§ **Assignment**
Across the records below, count every line that contains the string "NAME", then report the count alone.

§ **Provided records**
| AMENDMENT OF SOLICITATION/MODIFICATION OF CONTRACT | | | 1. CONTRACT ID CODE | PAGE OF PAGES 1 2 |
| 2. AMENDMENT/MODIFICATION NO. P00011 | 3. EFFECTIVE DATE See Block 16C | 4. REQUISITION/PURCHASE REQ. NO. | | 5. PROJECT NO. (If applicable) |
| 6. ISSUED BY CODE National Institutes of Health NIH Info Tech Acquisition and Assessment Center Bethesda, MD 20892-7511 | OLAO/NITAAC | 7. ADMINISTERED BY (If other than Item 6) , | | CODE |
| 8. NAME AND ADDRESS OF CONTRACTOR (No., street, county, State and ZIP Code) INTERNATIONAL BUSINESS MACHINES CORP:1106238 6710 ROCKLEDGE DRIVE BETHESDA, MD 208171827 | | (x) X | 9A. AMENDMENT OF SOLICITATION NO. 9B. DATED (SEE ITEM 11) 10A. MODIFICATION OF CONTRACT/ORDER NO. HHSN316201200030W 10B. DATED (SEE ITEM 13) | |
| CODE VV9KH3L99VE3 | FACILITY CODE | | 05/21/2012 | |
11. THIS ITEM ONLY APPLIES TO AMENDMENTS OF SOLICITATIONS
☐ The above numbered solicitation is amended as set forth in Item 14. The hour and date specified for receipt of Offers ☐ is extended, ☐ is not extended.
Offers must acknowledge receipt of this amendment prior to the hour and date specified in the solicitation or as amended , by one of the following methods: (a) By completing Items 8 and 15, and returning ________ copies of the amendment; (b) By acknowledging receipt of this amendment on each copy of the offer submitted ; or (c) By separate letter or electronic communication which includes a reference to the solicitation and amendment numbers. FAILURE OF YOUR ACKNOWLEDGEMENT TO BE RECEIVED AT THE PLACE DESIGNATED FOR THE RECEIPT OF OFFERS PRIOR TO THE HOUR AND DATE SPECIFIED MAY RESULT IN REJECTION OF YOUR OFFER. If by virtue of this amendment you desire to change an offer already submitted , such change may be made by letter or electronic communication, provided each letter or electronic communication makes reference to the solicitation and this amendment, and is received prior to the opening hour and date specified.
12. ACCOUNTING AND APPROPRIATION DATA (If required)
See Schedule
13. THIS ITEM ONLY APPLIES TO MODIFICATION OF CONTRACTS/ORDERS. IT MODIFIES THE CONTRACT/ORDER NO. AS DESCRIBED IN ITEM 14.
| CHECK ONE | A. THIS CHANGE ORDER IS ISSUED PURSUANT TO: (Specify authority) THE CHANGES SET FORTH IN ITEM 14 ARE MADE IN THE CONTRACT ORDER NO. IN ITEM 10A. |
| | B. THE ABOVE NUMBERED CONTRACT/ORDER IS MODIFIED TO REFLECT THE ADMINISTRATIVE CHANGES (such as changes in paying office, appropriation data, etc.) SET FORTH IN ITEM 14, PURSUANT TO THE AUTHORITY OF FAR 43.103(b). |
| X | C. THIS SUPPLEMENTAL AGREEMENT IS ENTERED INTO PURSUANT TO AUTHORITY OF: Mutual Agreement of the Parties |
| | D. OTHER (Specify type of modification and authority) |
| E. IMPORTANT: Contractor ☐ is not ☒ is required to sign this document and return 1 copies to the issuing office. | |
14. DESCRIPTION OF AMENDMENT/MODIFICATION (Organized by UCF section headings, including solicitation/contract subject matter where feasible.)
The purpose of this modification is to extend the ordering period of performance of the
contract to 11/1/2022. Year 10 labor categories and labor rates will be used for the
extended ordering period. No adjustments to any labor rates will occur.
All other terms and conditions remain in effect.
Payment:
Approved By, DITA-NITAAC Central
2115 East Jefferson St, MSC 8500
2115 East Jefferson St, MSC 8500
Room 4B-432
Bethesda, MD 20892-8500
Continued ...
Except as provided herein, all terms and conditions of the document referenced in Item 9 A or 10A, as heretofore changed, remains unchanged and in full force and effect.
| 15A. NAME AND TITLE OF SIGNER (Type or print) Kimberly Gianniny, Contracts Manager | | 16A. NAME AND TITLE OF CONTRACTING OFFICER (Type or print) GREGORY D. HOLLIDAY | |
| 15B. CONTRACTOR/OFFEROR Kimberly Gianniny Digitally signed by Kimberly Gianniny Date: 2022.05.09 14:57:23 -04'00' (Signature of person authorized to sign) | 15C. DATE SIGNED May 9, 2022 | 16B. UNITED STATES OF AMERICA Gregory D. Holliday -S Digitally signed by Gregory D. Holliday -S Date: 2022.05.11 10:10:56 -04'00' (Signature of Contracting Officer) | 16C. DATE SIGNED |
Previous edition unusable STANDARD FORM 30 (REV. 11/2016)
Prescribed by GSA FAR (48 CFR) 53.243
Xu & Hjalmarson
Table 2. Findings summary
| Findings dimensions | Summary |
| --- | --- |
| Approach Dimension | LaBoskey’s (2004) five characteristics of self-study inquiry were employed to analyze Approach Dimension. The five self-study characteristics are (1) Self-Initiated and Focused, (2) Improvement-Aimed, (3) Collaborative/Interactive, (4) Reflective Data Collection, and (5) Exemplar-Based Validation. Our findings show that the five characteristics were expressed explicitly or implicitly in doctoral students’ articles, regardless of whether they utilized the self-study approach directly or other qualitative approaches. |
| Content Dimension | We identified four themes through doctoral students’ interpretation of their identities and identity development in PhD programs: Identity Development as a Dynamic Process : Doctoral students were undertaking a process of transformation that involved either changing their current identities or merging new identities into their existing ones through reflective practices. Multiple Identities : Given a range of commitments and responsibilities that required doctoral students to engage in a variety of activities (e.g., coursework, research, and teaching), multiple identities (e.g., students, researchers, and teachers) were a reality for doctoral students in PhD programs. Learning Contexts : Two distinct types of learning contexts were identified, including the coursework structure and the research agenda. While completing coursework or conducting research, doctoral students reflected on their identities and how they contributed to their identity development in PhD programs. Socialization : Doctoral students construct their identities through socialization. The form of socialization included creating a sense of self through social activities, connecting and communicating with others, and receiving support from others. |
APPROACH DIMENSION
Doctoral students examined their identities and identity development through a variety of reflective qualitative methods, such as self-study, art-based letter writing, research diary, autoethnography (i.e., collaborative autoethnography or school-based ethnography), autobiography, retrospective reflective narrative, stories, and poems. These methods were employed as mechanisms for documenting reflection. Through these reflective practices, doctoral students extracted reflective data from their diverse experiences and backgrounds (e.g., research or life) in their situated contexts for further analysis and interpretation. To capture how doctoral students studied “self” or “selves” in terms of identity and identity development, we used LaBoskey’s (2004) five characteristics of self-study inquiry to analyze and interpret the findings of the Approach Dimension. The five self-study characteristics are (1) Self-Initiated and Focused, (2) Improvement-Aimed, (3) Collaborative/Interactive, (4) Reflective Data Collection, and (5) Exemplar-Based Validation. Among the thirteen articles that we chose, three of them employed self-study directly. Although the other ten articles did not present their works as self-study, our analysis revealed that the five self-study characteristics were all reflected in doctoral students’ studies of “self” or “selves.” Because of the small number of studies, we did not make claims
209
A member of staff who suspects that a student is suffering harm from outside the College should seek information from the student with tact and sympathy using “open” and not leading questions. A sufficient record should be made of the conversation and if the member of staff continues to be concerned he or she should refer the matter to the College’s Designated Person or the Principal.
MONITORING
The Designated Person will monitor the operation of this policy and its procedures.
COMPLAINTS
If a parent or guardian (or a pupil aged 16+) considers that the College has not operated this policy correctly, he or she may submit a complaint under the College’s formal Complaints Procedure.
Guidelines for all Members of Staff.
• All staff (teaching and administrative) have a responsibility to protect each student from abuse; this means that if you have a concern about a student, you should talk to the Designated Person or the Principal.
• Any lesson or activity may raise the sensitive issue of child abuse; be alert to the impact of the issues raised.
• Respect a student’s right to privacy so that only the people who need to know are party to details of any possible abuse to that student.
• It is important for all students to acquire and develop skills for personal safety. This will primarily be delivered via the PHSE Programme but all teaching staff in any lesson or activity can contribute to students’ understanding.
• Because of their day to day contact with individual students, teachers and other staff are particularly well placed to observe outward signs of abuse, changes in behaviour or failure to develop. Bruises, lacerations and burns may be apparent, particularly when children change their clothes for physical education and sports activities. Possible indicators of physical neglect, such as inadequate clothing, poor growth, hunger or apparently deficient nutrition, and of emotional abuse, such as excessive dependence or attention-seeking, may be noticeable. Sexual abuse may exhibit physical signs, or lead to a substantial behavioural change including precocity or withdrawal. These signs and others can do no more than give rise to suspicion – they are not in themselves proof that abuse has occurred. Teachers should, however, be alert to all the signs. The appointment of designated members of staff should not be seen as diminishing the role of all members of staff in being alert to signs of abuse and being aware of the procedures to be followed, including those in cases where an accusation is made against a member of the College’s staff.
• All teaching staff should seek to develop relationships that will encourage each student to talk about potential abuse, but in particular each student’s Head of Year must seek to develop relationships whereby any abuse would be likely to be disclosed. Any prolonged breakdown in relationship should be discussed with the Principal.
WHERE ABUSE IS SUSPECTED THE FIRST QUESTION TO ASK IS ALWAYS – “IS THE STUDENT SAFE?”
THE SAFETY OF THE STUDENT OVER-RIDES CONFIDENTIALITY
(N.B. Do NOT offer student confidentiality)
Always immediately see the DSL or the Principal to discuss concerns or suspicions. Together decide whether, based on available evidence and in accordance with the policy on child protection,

§ **Exercise output**
2